(Your instructions) Each line below must be transcribed exactly, and no picture may appear in the transcription.

(Supplied data)
^^^^^^^^

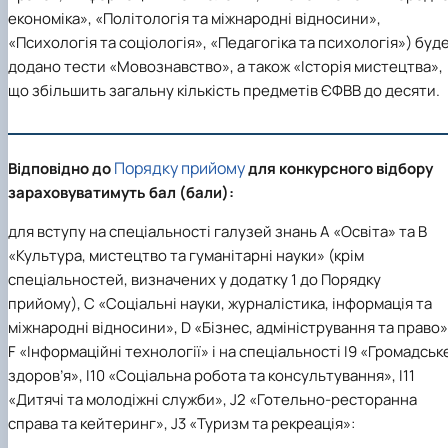
економіка», «Політологія та міжнародні відносини»,
«Психологія та соціологія», «Педагогіка та психологія») буд
додано тести «Мовознавство», а також «Історія мистецтва»,
що збільшить загальну кількість предметів ЄФВВ до десяти.
Порядку прийому
Відповідно до
для конкурсного відбору
зараховуватимуть бал (бали):
для вступу на спеціальності галузей знань A «Освіта» та B
«Культура, мистецтво та гуманітарні науки» (крім
спеціальностей, визначених у додатку 1 до Порядку
прийому), C «Соціальні науки, журналістика, інформація та
міжнародні відносини», D «Бізнес, адміністрування та право»
F «Інформаційні технології» і на спеціальності I9 «Громадськ
здоров’я», I10 «Соціальна робота та консультування», I11
«Дитячі та молодіжні служби», J2 «Готельно-ресторанна
справа та кейтеринг», J3 «Туризм та рекреація»
:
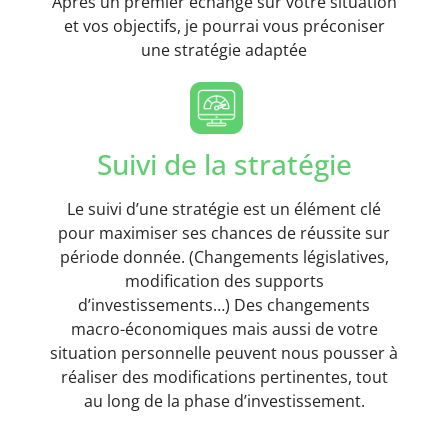
Après un premier échange sur votre situation
et vos objectifs, je pourrai vous préconiser
une stratégie adaptée
Suivi de la stratégie
Le suivi d’une stratégie est un élément clé
pour maximiser ses chances de réussite sur
période donnée. (Changements législatives,
modification des supports
d’investissements…) Des changements
macro-économiques mais aussi de votre
situation personnelle peuvent nous pousser à
réaliser des modifications pertinentes, tout
au long de la phase d’investissement.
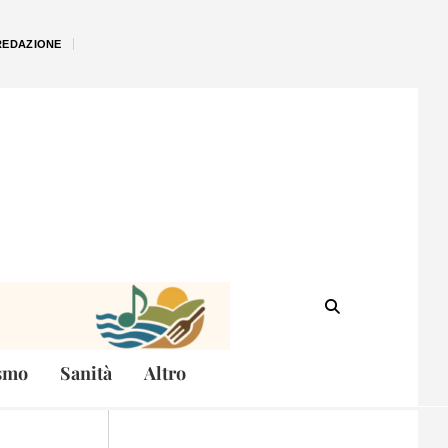
REDAZIONE
smo
Sanità
Altro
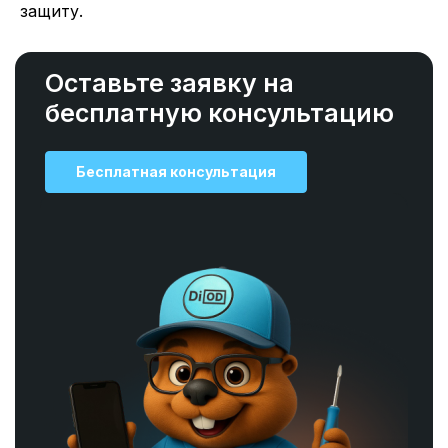
защиту.
Оставьте заявку на
бесплатную консультацию
Бесплатная консультация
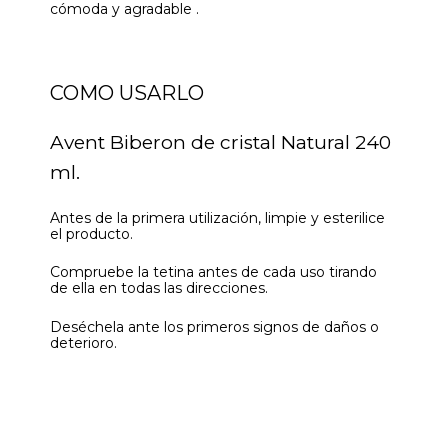
cómoda y agradable .
COMO USARLO
Avent Biberon de cristal Natural 240
ml.
Antes de la primera utilización, limpie y esterilice
el producto.
Compruebe la tetina antes de cada uso tirando
de ella en todas las direcciones.
Deséchela ante los primeros signos de daños o
deterioro.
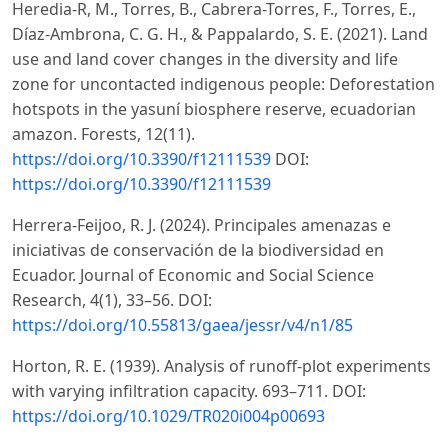
Heredia-R, M., Torres, B., Cabrera-Torres, F., Torres, E.,
Díaz-Ambrona, C. G. H., & Pappalardo, S. E. (2021). Land
use and land cover changes in the diversity and life
zone for uncontacted indigenous people: Deforestation
hotspots in the yasuní biosphere reserve, ecuadorian
amazon. Forests, 12(11).
https://doi.org/10.3390/f12111539
DOI:
https://doi.org/10.3390/f12111539
Herrera-Feijoo, R. J. (2024). Principales amenazas e
iniciativas de conservación de la biodiversidad en
Ecuador. Journal of Economic and Social Science
Research, 4(1), 33–56. DOI:
https://doi.org/10.55813/gaea/jessr/v4/n1/85
Horton, R. E. (1939). Analysis of runoff-plot experiments
with varying infiltration capacity. 693–711. DOI:
https://doi.org/10.1029/TR020i004p00693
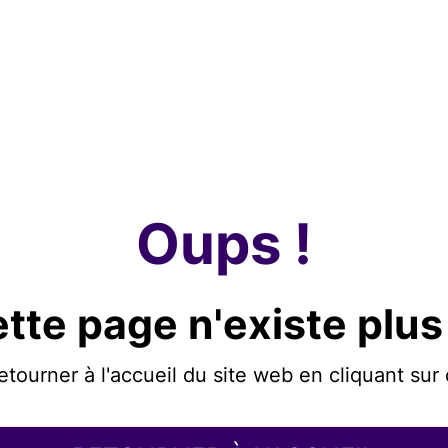
Oups !
tte page n'existe plus
etourner à l'accueil du site web en cliquant sur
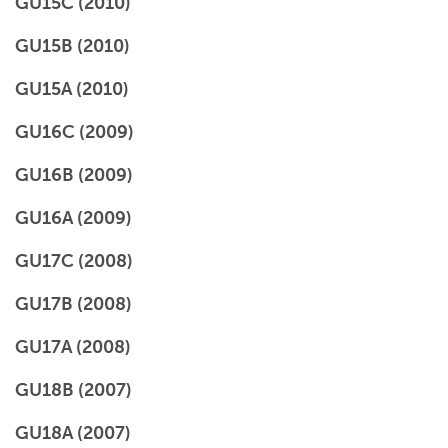
GU15C (2010)
GU15B (2010)
GU15A (2010)
GU16C (2009)
GU16B (2009)
GU16A (2009)
GU17C (2008)
GU17B (2008)
GU17A (2008)
GU18B (2007)
GU18A (2007)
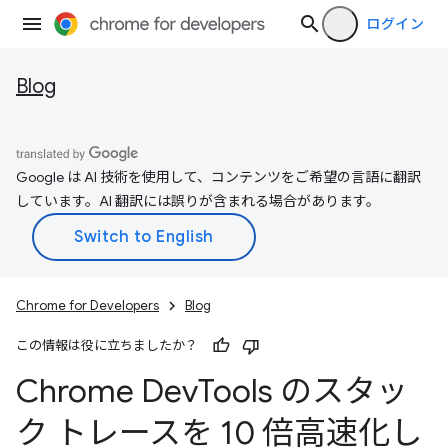
ログイン
Blog
Google は AI 技術を使用して、コンテンツをご希望の言語に翻訳
しています。AI 翻訳には誤りが含まれる場合があります。
Chrome for Developers
Blog
この情報は役に立ちましたか？
Chrome Dev
Tools のスタッ
ク トレースを 10 倍高速化し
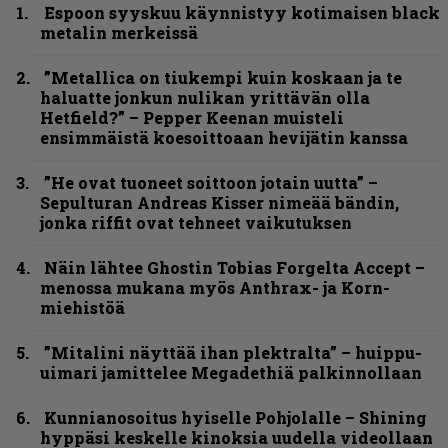
Espoon syyskuu käynnistyy kotimaisen black
metalin merkeissä
”Metallica on tiukempi kuin koskaan ja te
haluatte jonkun nulikan yrittävän olla
Hetfield?” – Pepper Keenan muisteli
ensimmäistä koesoittoaan hevijätin kanssa
”He ovat tuoneet soittoon jotain uutta” –
Sepulturan Andreas Kisser nimeää bändin,
jonka riffit ovat tehneet vaikutuksen
Näin lähtee Ghostin Tobias Forgelta Accept –
menossa mukana myös Anthrax- ja Korn-
miehistöä
”Mitalini näyttää ihan plektralta” – huippu-
uimari jamittelee Megadethiä palkinnollaan
Kunnianosoitus hyiselle Pohjolalle – Shining
hyppäsi keskelle kinoksia uudella videollaan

^^^^^^^^

(Result of this task)
економіка», «Політологія та міжнародні відносини»,
«Психологія та соціологія», «Педагогіка та психологія») буд
додано тести «Мовознавство», а також «Історія мистецтва»,
що збільшить загальну кількість предметів ЄФВВ до десяти.
Порядку прийому
Відповідно до
для конкурсного відбору
зараховуватимуть бал (бали):
для вступу на спеціальності галузей знань A «Освіта» та B
«Культура, мистецтво та гуманітарні науки» (крім
спеціальностей, визначених у додатку 1 до Порядку
прийому), C «Соціальні науки, журналістика, інформація та
міжнародні відносини», D «Бізнес, адміністрування та право»
F «Інформаційні технології» і на спеціальності I9 «Громадськ
здоров’я», I10 «Соціальна робота та консультування», I11
«Дитячі та молодіжні служби», J2 «Готельно-ресторанна
справа та кейтеринг», J3 «Туризм та рекреація»
:
Après un premier échange sur votre situation
et vos objectifs, je pourrai vous préconiser
une stratégie adaptée
Suivi de la stratégie
Le suivi d’une stratégie est un élément clé
pour maximiser ses chances de réussite sur
période donnée. (Changements législatives,
modification des supports
d’investissements…) Des changements
macro-économiques mais aussi de votre
situation personnelle peuvent nous pousser à
réaliser des modifications pertinentes, tout
au long de la phase d’investissement.
REDAZIONE
smo
Sanità
Altro
защиту.
Оставьте заявку на
бесплатную консультацию
Бесплатная консультация
cómoda y agradable .
COMO USARLO
Avent Biberon de cristal Natural 240
ml.
Antes de la primera utilización, limpie y esterilice
el producto.
Compruebe la tetina antes de cada uso tirando
de ella en todas las direcciones.
Deséchela ante los primeros signos de daños o
deterioro.
Heredia-R, M., Torres, B., Cabrera-Torres, F., Torres, E.,
Díaz-Ambrona, C. G. H., & Pappalardo, S. E. (2021). Land
use and land cover changes in the diversity and life
zone for uncontacted indigenous people: Deforestation
hotspots in the yasuní biosphere reserve, ecuadorian
amazon. Forests, 12(11).
https://doi.org/10.3390/f12111539
DOI:
https://doi.org/10.3390/f12111539
Herrera-Feijoo, R. J. (2024). Principales amenazas e
iniciativas de conservación de la biodiversidad en
Ecuador. Journal of Economic and Social Science
Research, 4(1), 33–56. DOI:
https://doi.org/10.55813/gaea/jessr/v4/n1/85
Horton, R. E. (1939). Analysis of runoff-plot experiments
with varying infiltration capacity. 693–711. DOI:
https://doi.org/10.1029/TR020i004p00693
Oups !
tte page n'existe plus
etourner à l'accueil du site web en cliquant sur
GU15C (2010)
GU15B (2010)
GU15A (2010)
GU16C (2009)
GU16B (2009)
GU16A (2009)
GU17C (2008)
GU17B (2008)
GU17A (2008)
GU18B (2007)
GU18A (2007)
ログイン
Blog
Google は AI 技術を使用して、コンテンツをご希望の言語に翻訳
しています。AI 翻訳には誤りが含まれる場合があります。
Chrome for Developers
Blog
この情報は役に立ちましたか？
Chrome Dev
Tools のスタッ
ク トレースを 10 倍高速化し
Espoon syyskuu käynnistyy kotimaisen black
metalin merkeissä
”Metallica on tiukempi kuin koskaan ja te
haluatte jonkun nulikan yrittävän olla
Hetfield?” – Pepper Keenan muisteli
ensimmäistä koesoittoaan hevijätin kanssa
”He ovat tuoneet soittoon jotain uutta” –
Sepulturan Andreas Kisser nimeää bändin,
jonka riffit ovat tehneet vaikutuksen
Näin lähtee Ghostin Tobias Forgelta Accept –
menossa mukana myös Anthrax- ja Korn-
miehistöä
”Mitalini näyttää ihan plektralta” – huippu-
uimari jamittelee Megadethiä palkinnollaan
Kunnianosoitus hyiselle Pohjolalle – Shining
hyppäsi keskelle kinoksia uudella videollaan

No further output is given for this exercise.